Trauma ini bisa mencakup perasaan cemas, depresi, hingga gangguan stres pasca trauma (PTSD). Oleh karena itu, penting bagi korban untuk mendapatkan pendampingan yang tepat untuk proses pemulihan fisik dan psikologis.
Menurut Reza, ada beberapa langkah rehabilitasi yang bisa dilakukan untuk membantu korban. Langkah pertama adalah rehabilitasi fisik, memastikan korban pulih dari cedera fisik yang mungkin dialami. Setelah itu, dilakukan rehabilitasi psikologis untuk membantu korban mengatasi trauma dan membangun kembali rasa percaya diri mereka. Terakhir, rehabilitasi sosial juga penting untuk membantu korban kembali berinteraksi dengan lingkungan sekitar tanpa merasa terisolasi atau terstigma.
Reza juga menekankan pentingnya melaporkan kasus kekerasan seksual sesegera mungkin kepada pihak berwenang. Semakin cepat laporan diterima, semakin besar kemungkinan bukti dan saksi dapat diperoleh dengan baik. Hal ini akan mempermudah proses penyidikan dan penuntasan kasus.

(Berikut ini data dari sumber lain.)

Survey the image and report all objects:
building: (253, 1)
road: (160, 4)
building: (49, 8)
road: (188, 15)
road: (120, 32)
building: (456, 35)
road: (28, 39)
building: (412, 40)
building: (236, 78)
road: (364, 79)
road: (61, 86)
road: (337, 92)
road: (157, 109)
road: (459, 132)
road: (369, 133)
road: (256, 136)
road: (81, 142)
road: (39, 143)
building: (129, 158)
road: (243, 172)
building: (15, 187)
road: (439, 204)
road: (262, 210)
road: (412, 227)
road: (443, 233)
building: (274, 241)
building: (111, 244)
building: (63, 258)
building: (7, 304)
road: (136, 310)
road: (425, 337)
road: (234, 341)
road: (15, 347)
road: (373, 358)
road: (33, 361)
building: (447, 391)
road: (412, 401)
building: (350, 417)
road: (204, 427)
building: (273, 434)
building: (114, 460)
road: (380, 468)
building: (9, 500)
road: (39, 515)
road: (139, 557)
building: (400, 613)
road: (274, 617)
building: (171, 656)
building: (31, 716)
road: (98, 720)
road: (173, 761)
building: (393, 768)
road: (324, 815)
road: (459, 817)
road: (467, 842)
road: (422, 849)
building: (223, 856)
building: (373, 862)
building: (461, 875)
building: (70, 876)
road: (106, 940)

Sebaliknya, jika laporan terlambat disampaikan, bukti-bukti bisa hilang dan pelaku bisa melarikan diri, membuat proses hukum semakin sulit.
Kasus yang melibatkan Agus ini membuka banyak pemahaman baru terkait kekerasan seksual yang bisa dilakukan oleh siapa saja, termasuk penyandang disabilitas. Penting untuk menyadari bahwa kekerasan seksual tidak hanya berkaitan dengan kekuatan fisik, tetapi lebih kepada pemaksaan yang terjadi dalam kondisi non-konsensual.

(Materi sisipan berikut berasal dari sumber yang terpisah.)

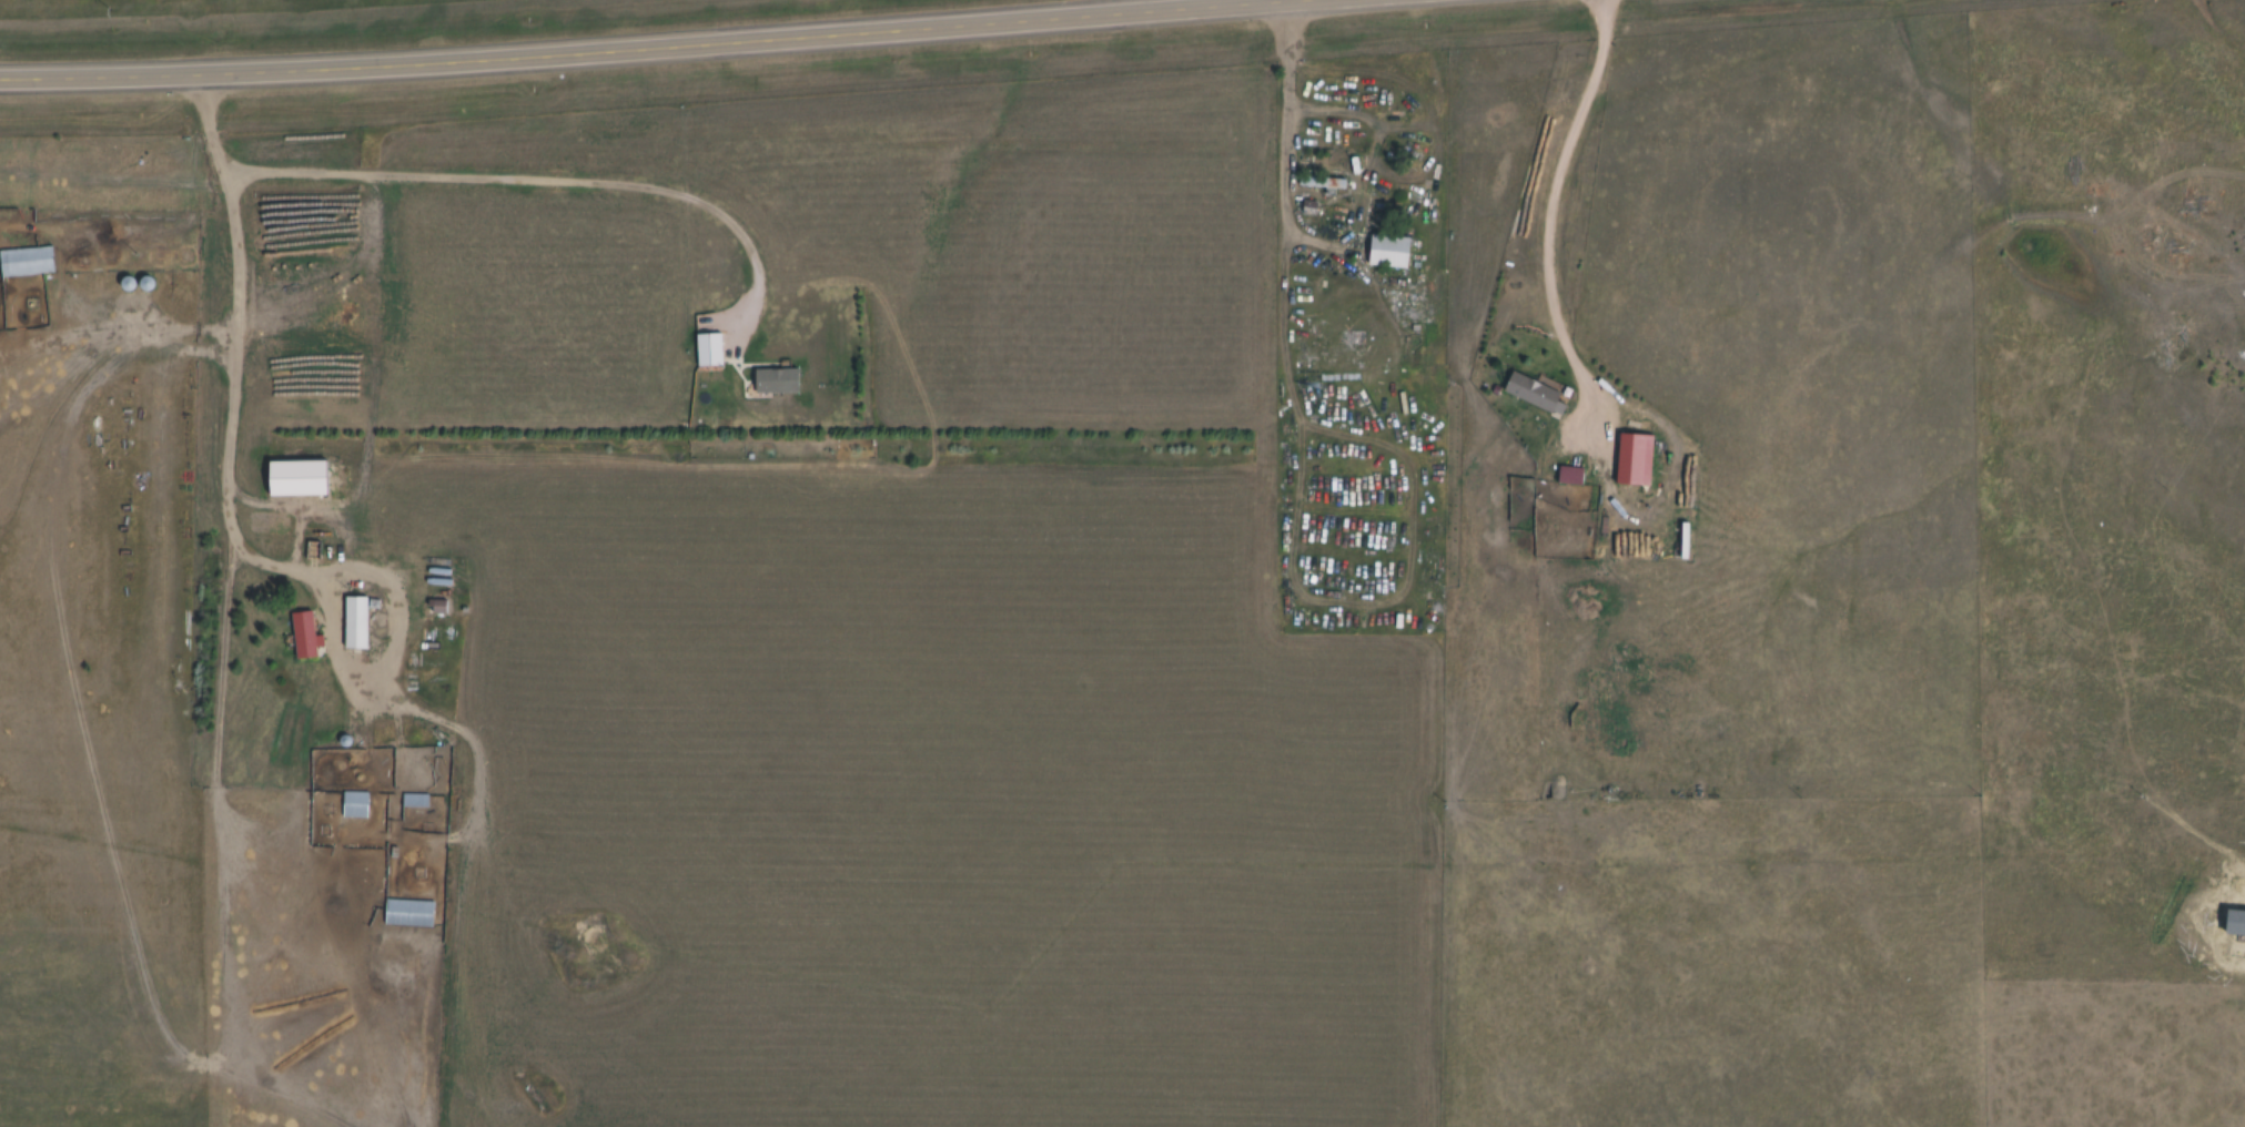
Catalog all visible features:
road: (664, 48)
road: (535, 181)
building: (1319, 183)
road: (226, 201)
road: (1549, 208)
building: (1386, 251)
building: (25, 262)
building: (706, 350)
road: (104, 357)
building: (773, 381)
building: (1531, 394)
road: (1352, 436)
building: (1631, 459)
building: (310, 551)
building: (353, 623)
road: (325, 625)
building: (301, 635)
building: (353, 804)
building: (2237, 886)
road: (1432, 893)
building: (406, 913)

Oleh karena itu, setiap pihak baik korban maupun masyarakat harus memahami lebih dalam tentang bentuk-bentuk manipulasi psikologis yang bisa terjadi dalam kekerasan seksual dan pentingnya segera melaporkan kejadian tersebut kepada pihak berwenang untuk mendapatkan keadilan yang seadil-adilnya.